Bupati Merauke, Romanus Mbaraka, meminta kepada para jurnalis di kabupaten di wilayah selatan Papua itu agar bisa memberitakan hal baik dan menyejukkan.

Permintaan ia sampaikan saat melakukan pertemuan bersama belasan jurnalis Merauke di Gedung Negara Merauke pada, Senin 8/11/2021) kemarin.

Pada pertemuan tersebut hadir juga Kepala Badan Keuangan dan Aset Daerah, Elyas Mite, serta Kabag Humas dan Protokoler Setda Merauke, Mike Walinaulik.

Pernyataan Bupati Mbaraka tersebut menyusul pernyataan seorang tokoh di Merauke yang beredar di media online di Merauke terkait wacana pembentukan Provinsi Papua Selatan (PPS). Nama PPS sebaiknya berganti menjadi Animha.

Pendapat tersebut pada akhirnya menimbulkan polemik. Untuk mengantisipasi polemik itu tidak makin melebar dan meruncing, Bupati Mbaraka mengambil langkah bertemu dengan para wartawan.

Ada sejumlah catatan Bupati Mbaraka berikan sebagai masukan kepada para jurnalis dalam melaksanakan tugas jurnalistiknya.

“Saya meminta kepada rekan-rekan jurnalis agar ketika melakukan wawancara terhadap tokoh-tokoh, harus selektif. Artinya, melihat kapasitas orang yang bicara,” pintanya.

Ia juga mengatakan jurnalis seharusnya bisa memilih narasumber yang berkompoten dan bisa memberikan kesejukan dalam komentarnya.

“Janganlah rekan-rekan menulis yang terlalu berlebihan. Lebih baik mengangkat yang baik dan ketika orang menyimak atau membaca merasa nyaman dan sejuk,” pintanya.

Memilih Narasumber Dengan Baik

Ia mengatakan, jurnalis juga bisa melihat narasumber secara baik terlebih dahulu sebelum memilih narasumber.

Misalnya ketika bersuara tentang Provinsi Papua Selatan (PPS), program MIFEE (Merauke Integrated Food and Energy Estate) atau Perkebunan Pangan dan Energi Terpadu Merauke (PPETM), pelabuhan perikanan, dan lain-lain, perlu selektif dalam memilih narasumber.
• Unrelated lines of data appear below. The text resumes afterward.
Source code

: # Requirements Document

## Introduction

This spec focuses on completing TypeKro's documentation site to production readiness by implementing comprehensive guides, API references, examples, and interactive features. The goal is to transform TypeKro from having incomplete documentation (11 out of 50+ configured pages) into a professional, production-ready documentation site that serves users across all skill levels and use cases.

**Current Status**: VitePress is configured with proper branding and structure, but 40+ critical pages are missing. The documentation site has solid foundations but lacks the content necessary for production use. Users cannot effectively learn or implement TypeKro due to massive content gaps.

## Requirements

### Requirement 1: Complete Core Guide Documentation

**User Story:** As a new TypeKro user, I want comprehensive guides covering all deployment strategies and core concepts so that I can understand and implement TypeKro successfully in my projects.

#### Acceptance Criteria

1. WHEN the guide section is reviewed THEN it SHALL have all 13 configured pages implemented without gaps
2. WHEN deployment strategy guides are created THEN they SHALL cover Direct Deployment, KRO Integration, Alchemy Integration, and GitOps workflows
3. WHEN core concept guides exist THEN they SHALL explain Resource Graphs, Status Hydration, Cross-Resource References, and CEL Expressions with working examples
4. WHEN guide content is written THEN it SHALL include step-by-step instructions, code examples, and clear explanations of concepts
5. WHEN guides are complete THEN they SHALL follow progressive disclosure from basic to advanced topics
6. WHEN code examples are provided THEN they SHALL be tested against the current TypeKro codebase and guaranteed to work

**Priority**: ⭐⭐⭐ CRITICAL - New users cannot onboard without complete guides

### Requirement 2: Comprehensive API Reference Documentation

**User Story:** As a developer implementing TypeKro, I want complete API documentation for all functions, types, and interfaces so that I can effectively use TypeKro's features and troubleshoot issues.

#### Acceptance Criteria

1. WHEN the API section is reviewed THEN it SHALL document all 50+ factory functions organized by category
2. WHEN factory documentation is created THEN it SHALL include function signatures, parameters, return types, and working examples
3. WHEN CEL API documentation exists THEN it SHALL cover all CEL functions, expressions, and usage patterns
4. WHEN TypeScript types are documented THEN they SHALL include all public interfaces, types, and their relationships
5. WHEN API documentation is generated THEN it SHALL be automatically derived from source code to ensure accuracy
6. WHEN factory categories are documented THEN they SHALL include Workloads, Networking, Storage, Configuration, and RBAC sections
Baca Juga: 10 Rekor Nasional Tercipta di Pertandingan Cabor Para-renang Peparnas XVI

Begitu juga dengan PPS, menurutnya pemberitaan yang diangkat juga harus sejuk. Jangan sampai membuat orang yang memiliki kewenangan tentang aturan, menjadi tersinggung. Ingat bahwa tahapan menghadirkan provinsi ini sedang berjalan sampai sekarang.

“Jadi hati-hatilah narasumber saat berbicara. Kita semua menginginkan agar semua terwujud dengan baik,” katanya.
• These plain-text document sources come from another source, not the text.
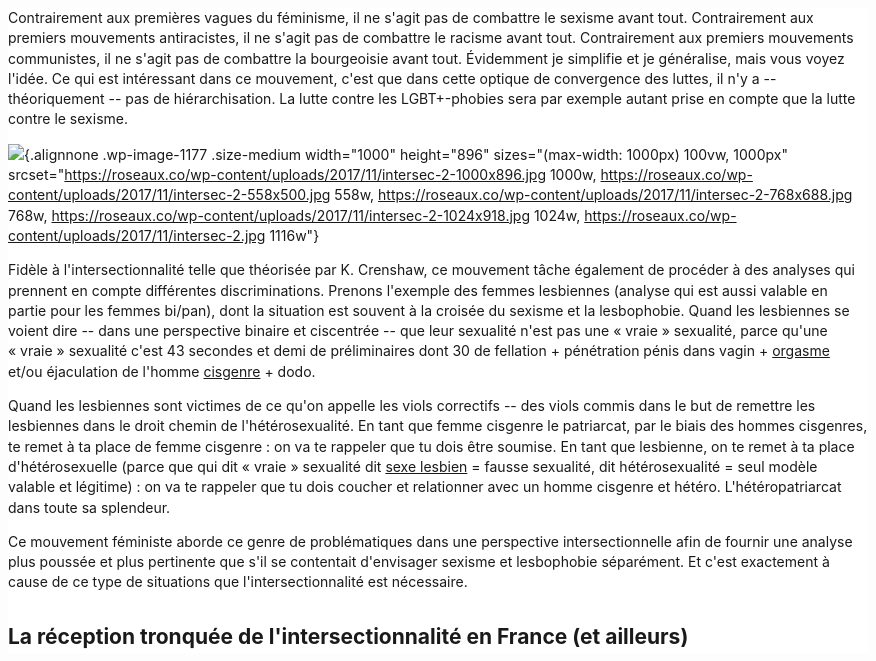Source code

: Contrairement aux premières vagues du féminisme, il ne s'agit pas de
combattre le sexisme avant tout. Contrairement aux premiers mouvements
antiracistes, il ne s'agit pas de combattre le racisme avant tout.
Contrairement aux premiers mouvements communistes, il ne s'agit pas de
combattre la bourgeoisie avant tout. Évidemment je simplifie et je
généralise, mais vous voyez l'idée. Ce qui est intéressant dans ce
mouvement, c'est que dans cette optique de convergence des luttes, il
n'y a -- théoriquement -- pas de hiérarchisation. La lutte contre les
LGBT+-phobies sera par exemple autant prise en compte que la lutte
contre le sexisme.

![](http://roseaux.co/wp-content/uploads/2017/11/intersec-2-1000x896.jpg){.alignnone
.wp-image-1177 .size-medium width="1000" height="896"
sizes="(max-width: 1000px) 100vw, 1000px"
srcset="https://roseaux.co/wp-content/uploads/2017/11/intersec-2-1000x896.jpg 1000w, https://roseaux.co/wp-content/uploads/2017/11/intersec-2-558x500.jpg 558w, https://roseaux.co/wp-content/uploads/2017/11/intersec-2-768x688.jpg 768w, https://roseaux.co/wp-content/uploads/2017/11/intersec-2-1024x918.jpg 1024w, https://roseaux.co/wp-content/uploads/2017/11/intersec-2.jpg 1116w"}

Fidèle à l'intersectionnalité telle que théorisée par K. Crenshaw, ce
mouvement tâche également de procéder à des analyses qui prennent en
compte différentes discriminations. Prenons l'exemple des femmes
lesbiennes (analyse qui est aussi valable en partie pour les femmes
bi/pan), dont la situation est souvent à la croisée du sexisme et la
lesbophobie. Quand les lesbiennes se voient dire -- dans une perspective
binaire et ciscentrée -- que leur sexualité n'est pas une « vraie »
sexualité, parce qu'une « vraie » sexualité c'est 43 secondes et demi de
préliminaires dont 30 de fellation + pénétration pénis dans vagin +
[orgasme](http://cheekmagazine.fr/societe/babe-orgasme-feminin-masculin/)
et/ou éjaculation de l'homme
[cisgenre](https://www.queerparis.com/fr/lexique/cis/) + dodo.

Quand les lesbiennes sont victimes de ce qu'on appelle les viols
correctifs -- des viols commis dans le but de remettre les lesbiennes
dans le droit chemin de l'hétérosexualité. En tant que femme cisgenre le
patriarcat, par le biais des hommes cisgenres, te remet à ta place de
femme cisgenre : on va te rappeler que tu dois être soumise. En tant que
lesbienne, on te remet à ta place d'hétérosexuelle (parce que qui dit
« vraie » sexualité dit [sexe
lesbien](http://roseaux.co/2017/01/de-la-problematique-du-couple-cis-hetero/)
= fausse sexualité, dit hétérosexualité = seul modèle valable et
légitime) : on va te rappeler que tu dois coucher et relationner avec un
homme cisgenre et hétéro. L'hétéropatriarcat dans toute sa splendeur.

Ce mouvement féministe aborde ce genre de problématiques dans une
perspective intersectionnelle afin de fournir une analyse plus poussée
et plus pertinente que s'il se contentait d'envisager sexisme et
lesbophobie séparément. Et c'est exactement à cause de ce type de
situations que l'intersectionnalité est nécessaire.

La réception tronquée de l'intersectionnalité en France (et ailleurs)
---------------------------------------------------------------------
Menurutnya seorang jurnalis, ketika mengekspos tulisan, secara tidak langsung memberikan opini kepada rakyat, selain sebagai bahan bacaan, juga referensi mereka.

“Harapan saya agar pemberitaan yang disajikan mengedepankan kaidah jurnalistik yang baik dan benar. Sehingga masyarakat ketika membaca tulisan, ikut merasa sejuk pula,” pintanya lagi.

Ia mengungkapkan bahwa banyak opini terus berkembang di lapangan sehubungan dengan perjuangan pemekaran PPS. Namun secara hirarki, semua orang harus menghargai kelembagaan di provinsi seperti Majelis Rakyat Papua (MRP), DPR Papua, hingga Kementerian Dalam Negeri.

Namun secara hirarki, semua orang harus menghargai kelembagaan di provinsi seperti Majelis Rakyat Papua (MRP), DPR Papua, hingga Kementerian Dalam Negeri.